(Condensed from a speech by Leo K Thorness, recipient of the
Congressional Medal of Honor. )
You've probably seen the bumper sticker somewhere along
the road. It
depicts an American Flag, accompanied by the words
"These colors don't
run." I'm always glad to see this, because it
reminds me of an
incident from my confinement in North Vietnam at the
Hao Lo POW Camp,
or the "Hanoi Hilton," as it became known.

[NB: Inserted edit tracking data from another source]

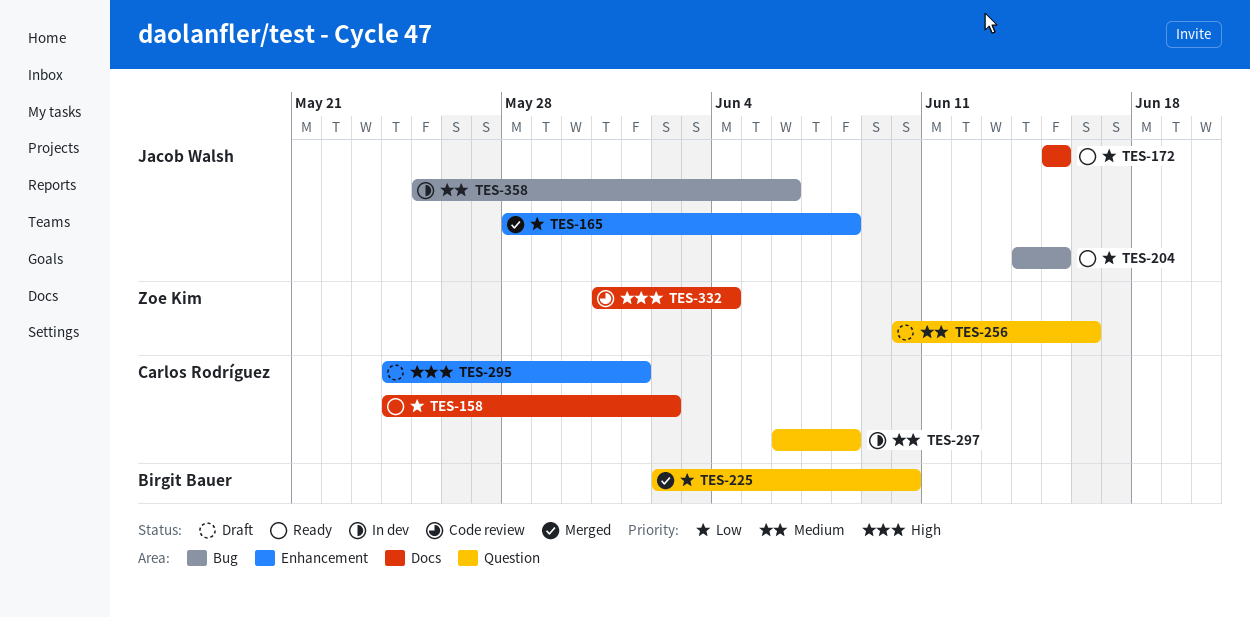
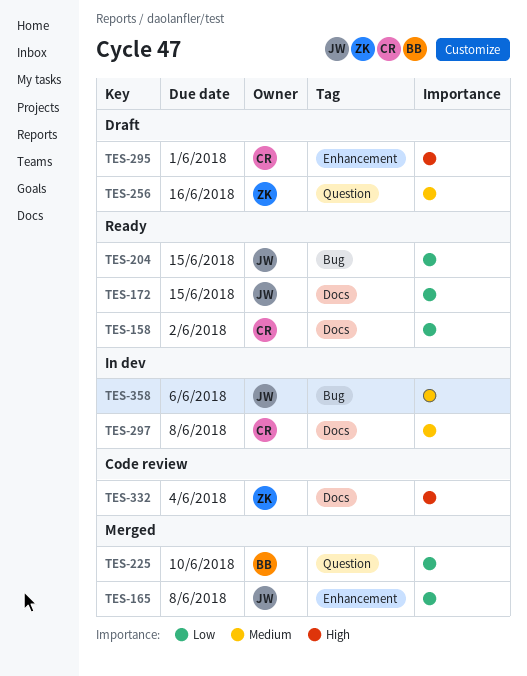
TES-297, label: Question -> Docs

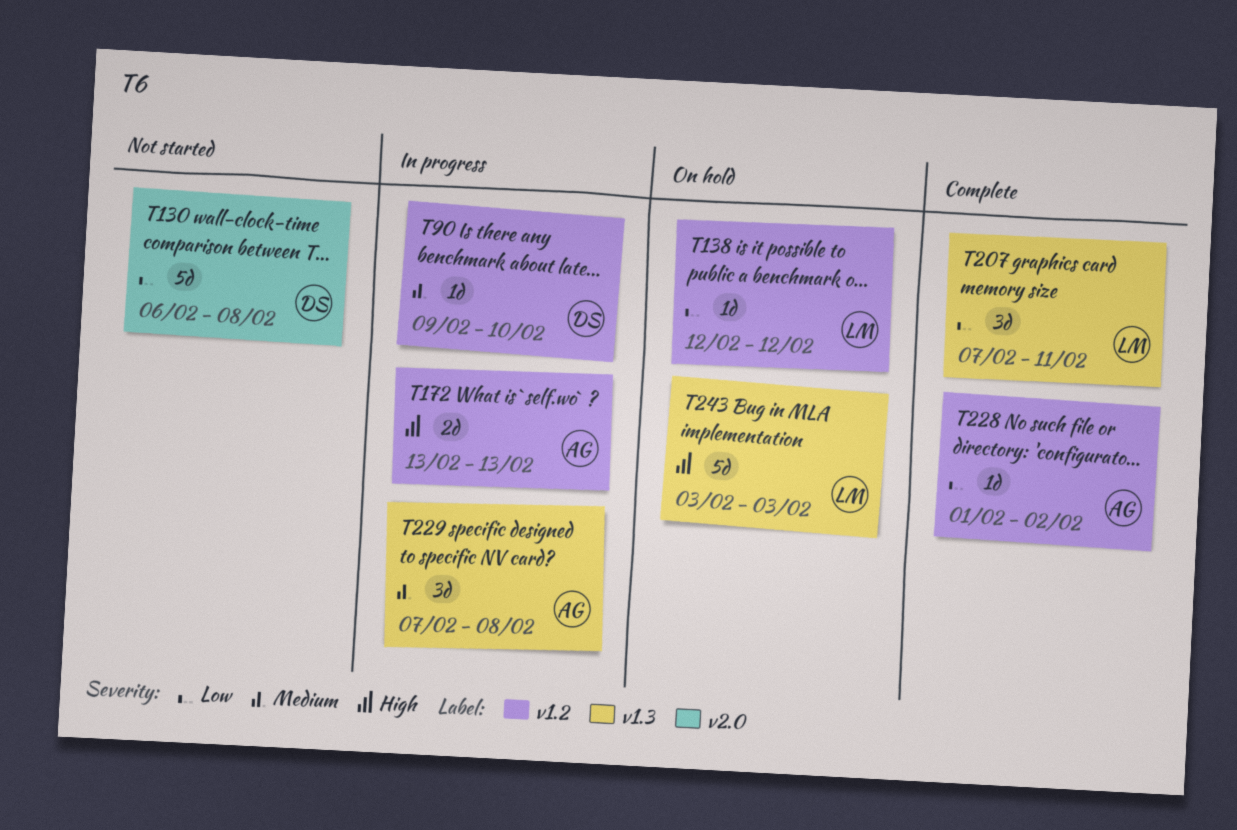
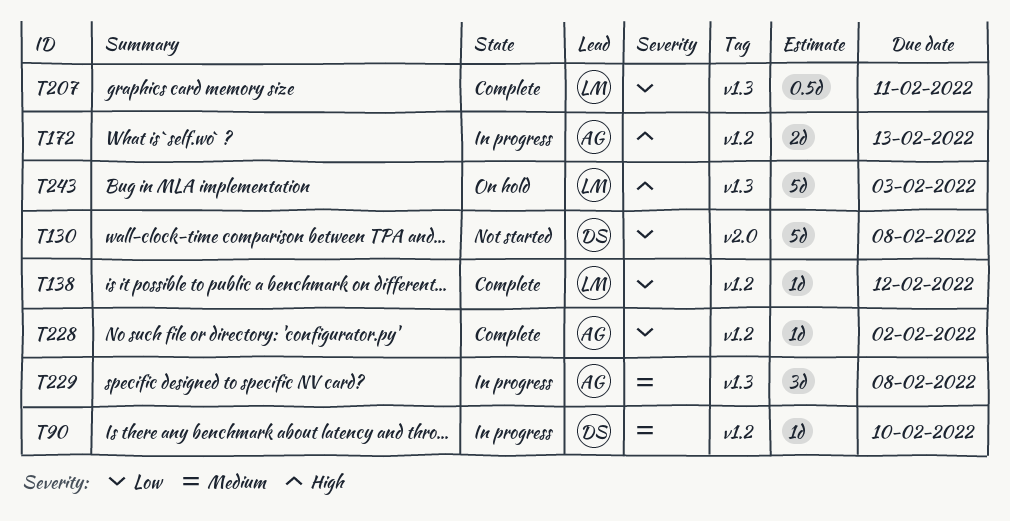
T138, status: On hold -> Complete
T207, estimate: 3d -> 0.5d

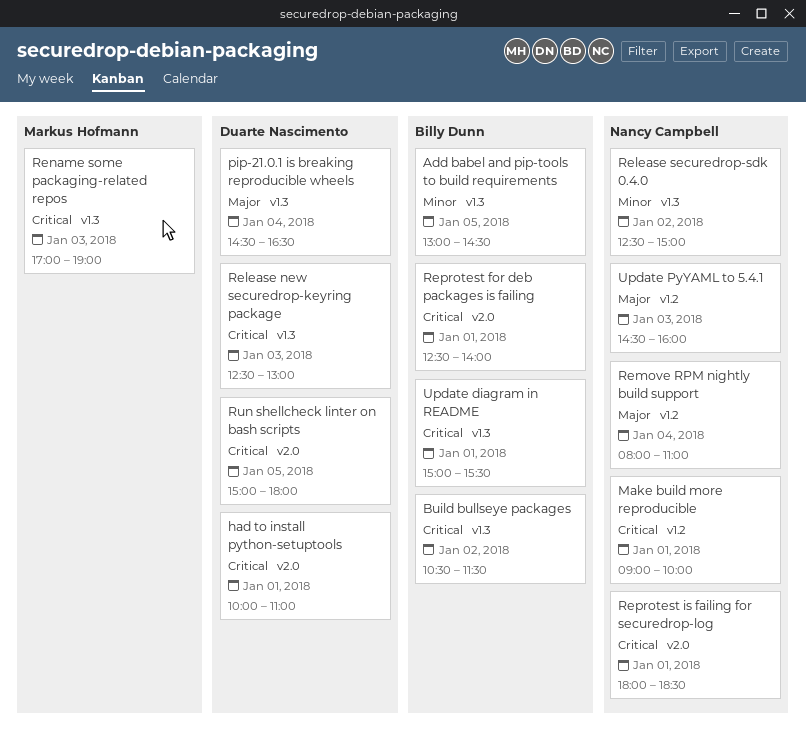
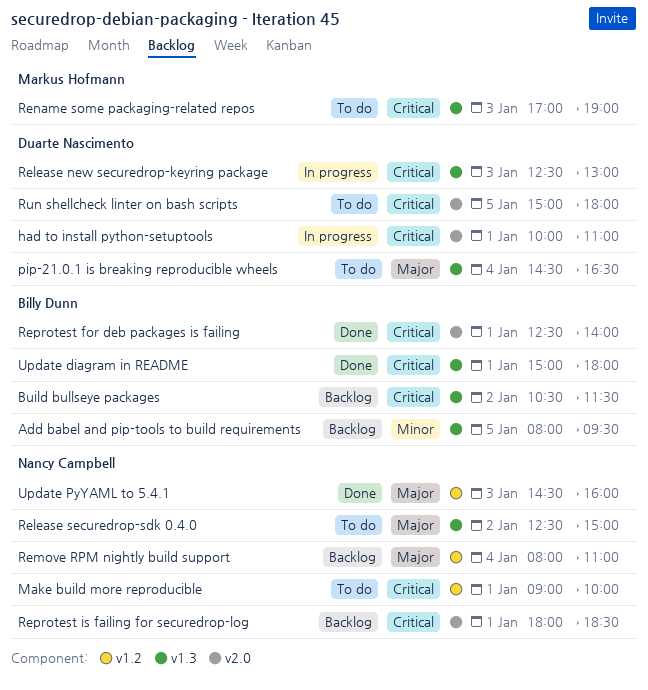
Add babel and pip-tools to build requirements, begins: 13:00 -> 08:00
Add babel and pip-tools to build requirements, ends: 14:30 -> 09:30
Release securedrop-sdk 0.4.0, priority: Minor -> Major
Update diagram in README, ends: 15:30 -> 18:00

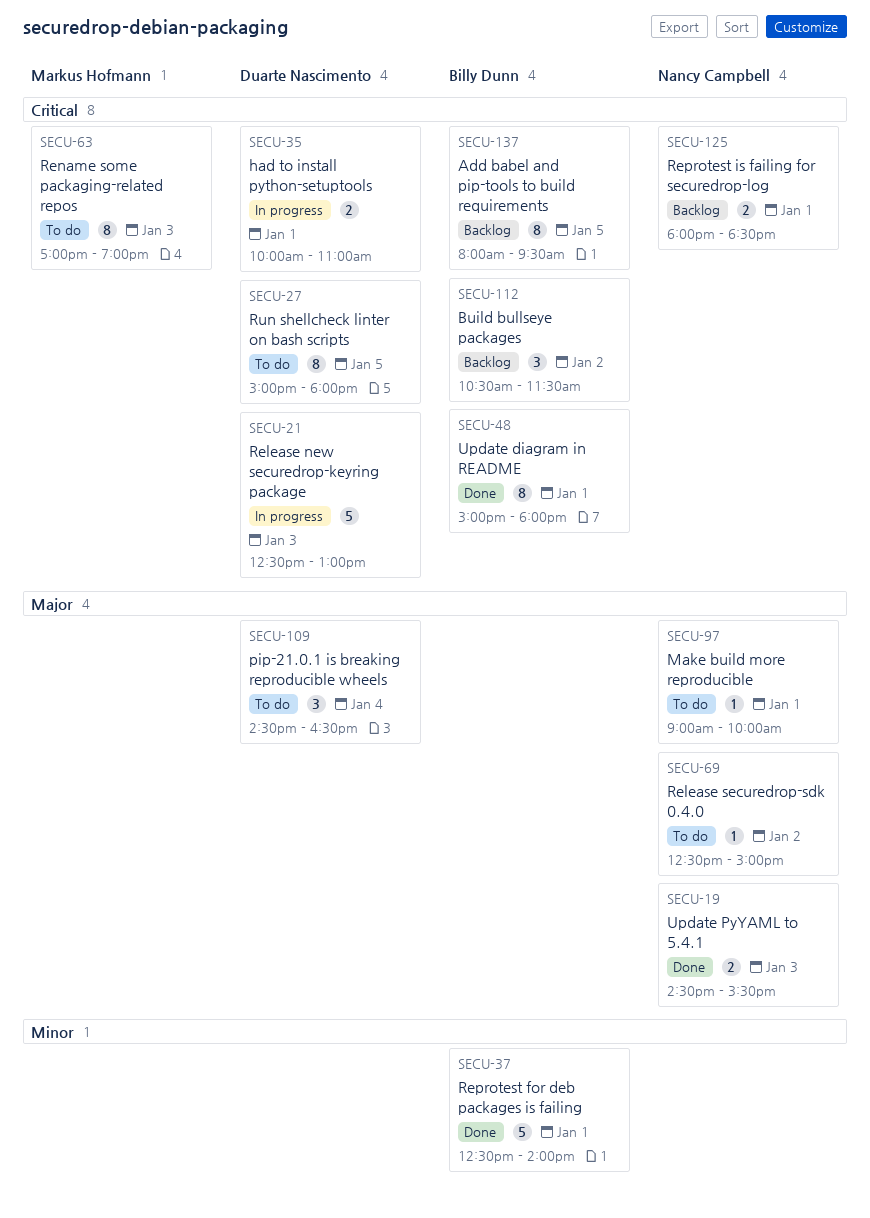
Add babel and pip-tools to build requirements, priority: Minor -> Critical
Make build more reproducible, priority: Critical -> Major
Remove RPM nightly build support: present -> none
Reprotest for deb packages is failing, priority: Critical -> Minor
Update PyYAML to 5.4.1, ends: 16:00 -> 15:30

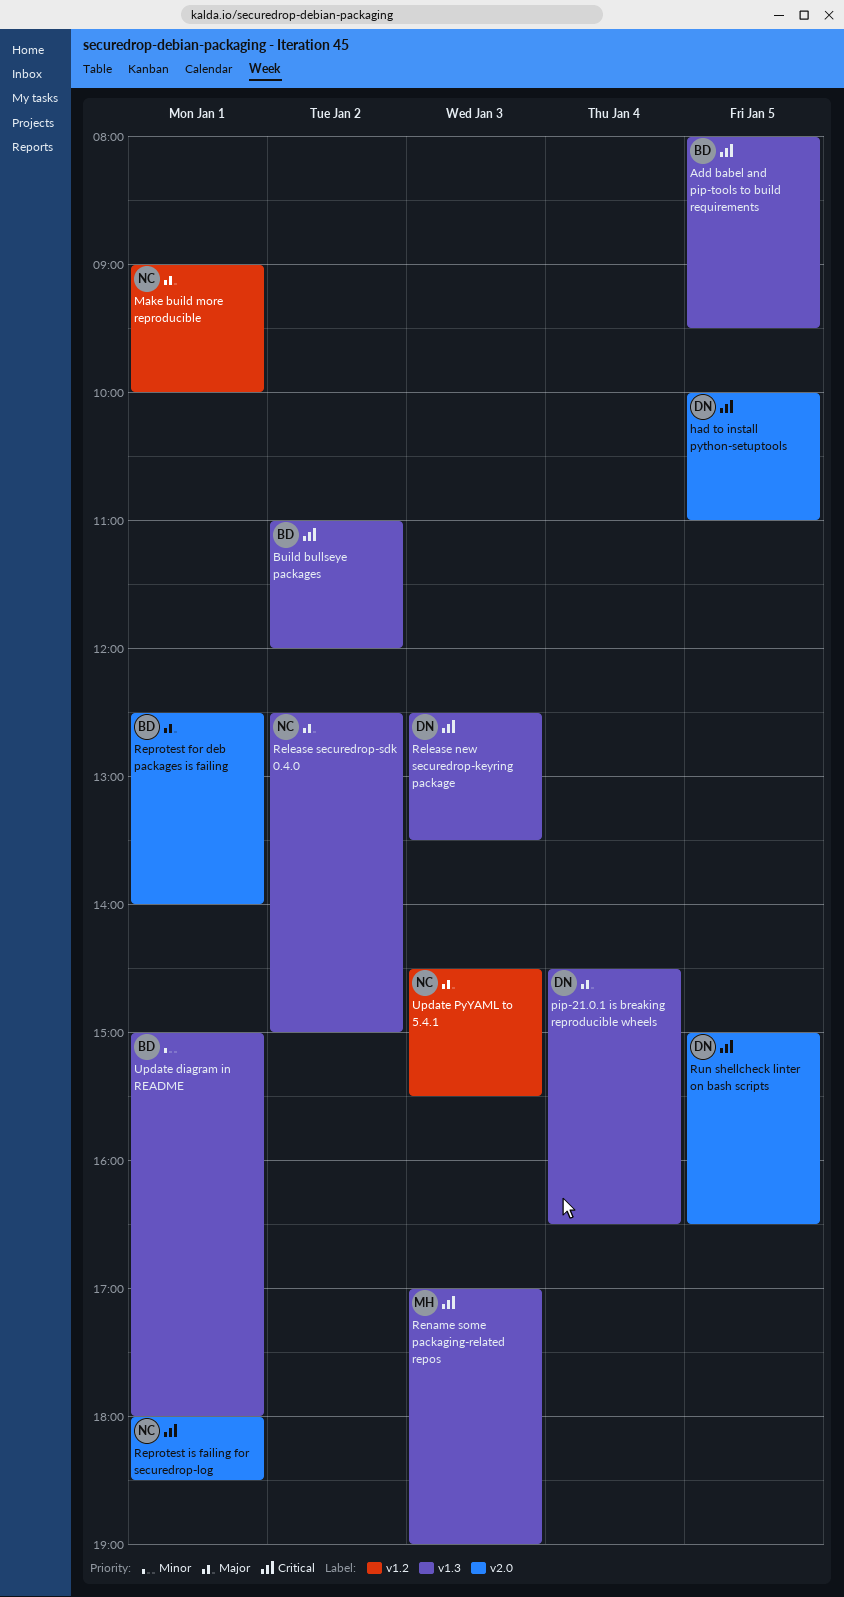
Build bullseye packages, begins: 10:30 -> 11:00
Build bullseye packages, ends: 11:30 -> 12:00
had to install python-setuptools, day: Jan 1 -> Jan 5
Release new securedrop-keyring package, ends: 13:00 -> 13:30
Reprotest for deb packages is failing, priority: Minor -> Major
Run shellcheck linter on bash scripts, ends: 18:00 -> 16:30
Update diagram in README, priority: Critical -> Minor

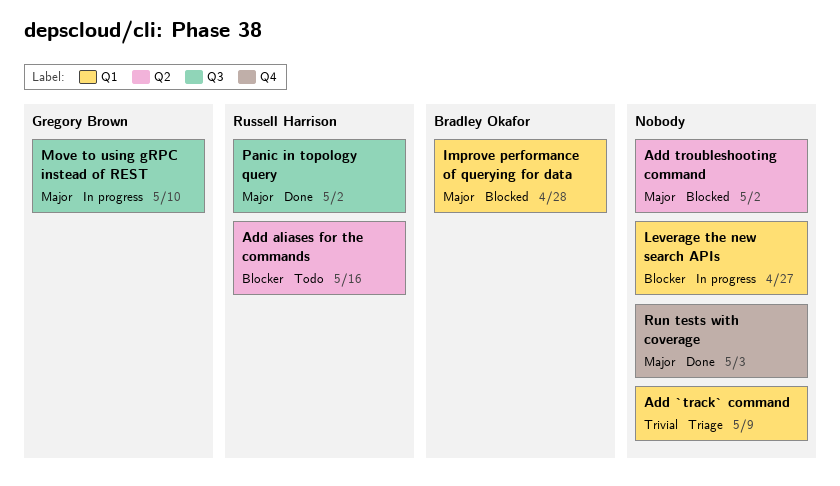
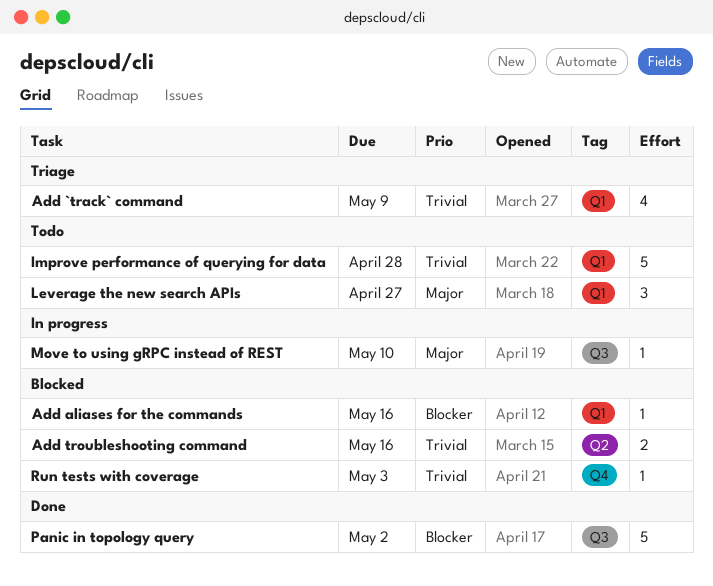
Add aliases for the commands, status: Todo -> Blocked
Add aliases for the commands, label: Q2 -> Q1
Add troubleshooting command, priority: Major -> Trivial
Add troubleshooting command, due: May 2 -> May 16
Improve performance of querying for data, status: Blocked -> Todo
Improve performance of querying for data, priority: Major -> Trivial
Leverage the new search APIs, status: In progress -> Todo
Leverage the new search APIs, priority: Blocker -> Major
Panic in topology query, priority: Major -> Blocker
Run tests with coverage, status: Done -> Blocked
Run tests with coverage, priority: Major -> Trivial

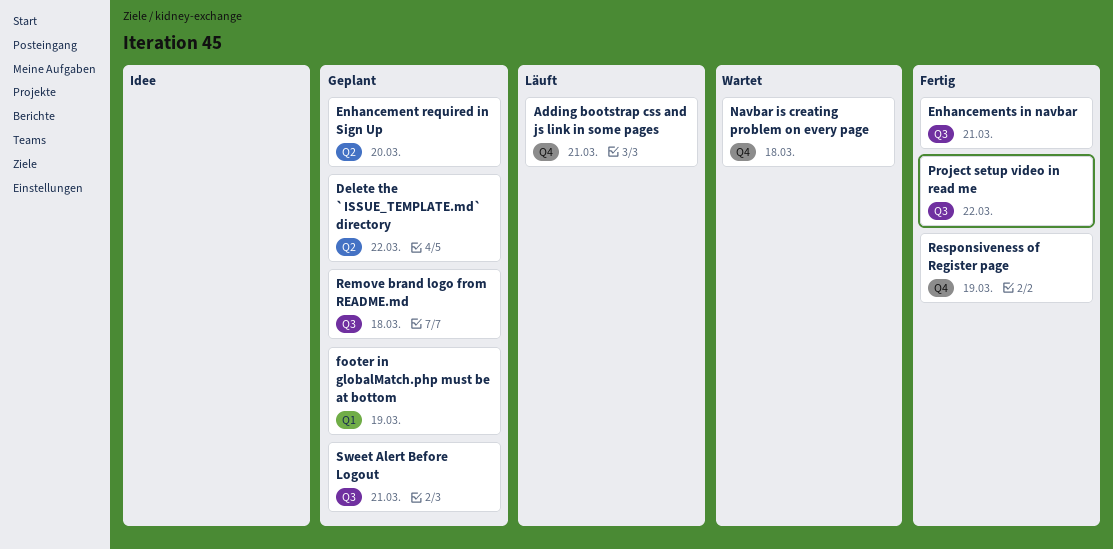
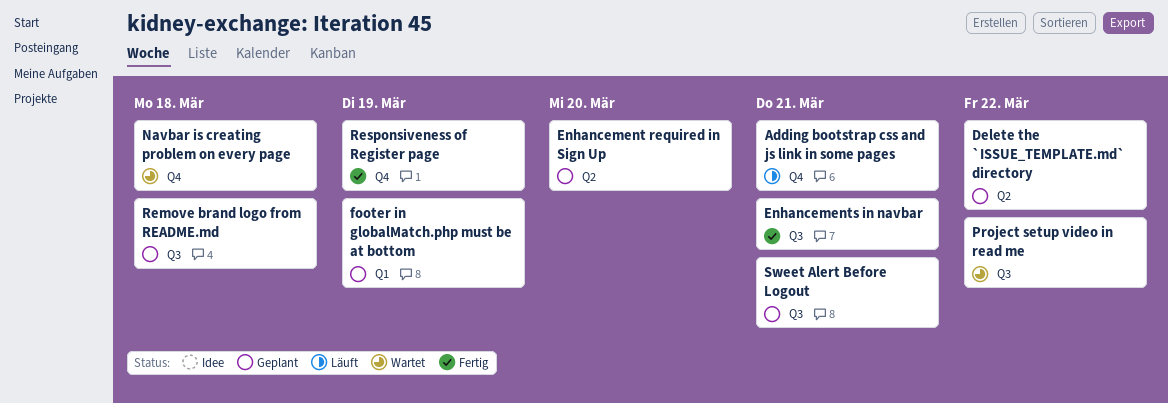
Project setup video in read me, status: Fertig -> Wartet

Then a Major in the U.S. Air Force, I had been captured
and imprisoned
from 1967-1973. Our treatment had been frequently
brutal. After three
years, however, the beatings and torture became less
frequent. During
the last year, we were allowed outside most days for
a couple of
minutes to bathe. We showered by drawing water
from a concrete tank
with a homemade bucket.
One day as we all stood by the tank, stripped of our
clothes, a young
Naval pilot named Mike Christian found the remnants
of a handkerchief
in a gutter that ran under the prison wall.
Mike managed to sneak the
grimy rag into our cell and began fashioning it into
a flag. Over
time we all loaned him a little soap, and he spent
days cleaning the
material. We helped by scrounging and stealing
bits and pieces of
anything he could use. At night, under his mosquito
net, Mike worked
on the flag. He made red and blue from ground-up roof
tiles and tiny
amounts of ink and painted the colors onto the cloth
with watery rice
glue. Using thread from his own blanket and a homemade
bamboo needle,
he sewed on stars. Early in the morning a few
days later, when the
guards were not alert, he whispered loudly from the
back of our cell,
"Hey gang, look here." He proudly held up this tattered
piece of
cloth, waving it as if in a breeze. If you used your
imagination, you
could tell it was supposed to be an American flag.
When he raised
that smudgy fabric, we automatically stood straight
and saluted, our
chests puffing out, and more than a few eyes had tears.
About once a
week the guards would strip us, run us outside and
go through our
clothing. During one of those shakedowns, they found
Mike's flag. We
all knew what would happen. That night they
came for him. Night
interrogations were always the worst. They opened
the cell door and
pulled Mike out. We could hear the beginning of the
torture before
they even had him in the torture cell. They beat him
most of the
night. About daylight they pushed what was left of
him back through
the cell door. He was badly broken; even his
voice was gone.
Within two weeks, despite the danger, Mike scrounged
another piece of
cloth and began another flag. The Stars and Stripes,
our national
symbol, was worth the sacrifice to him. Now, whenever
I see the flag,
I think of Mike and the morning he first waved that
tattered emblem of
a nation. It was then, thousands of miles from home
in a lonely prison
cell, that he showed us what it is to be truly free.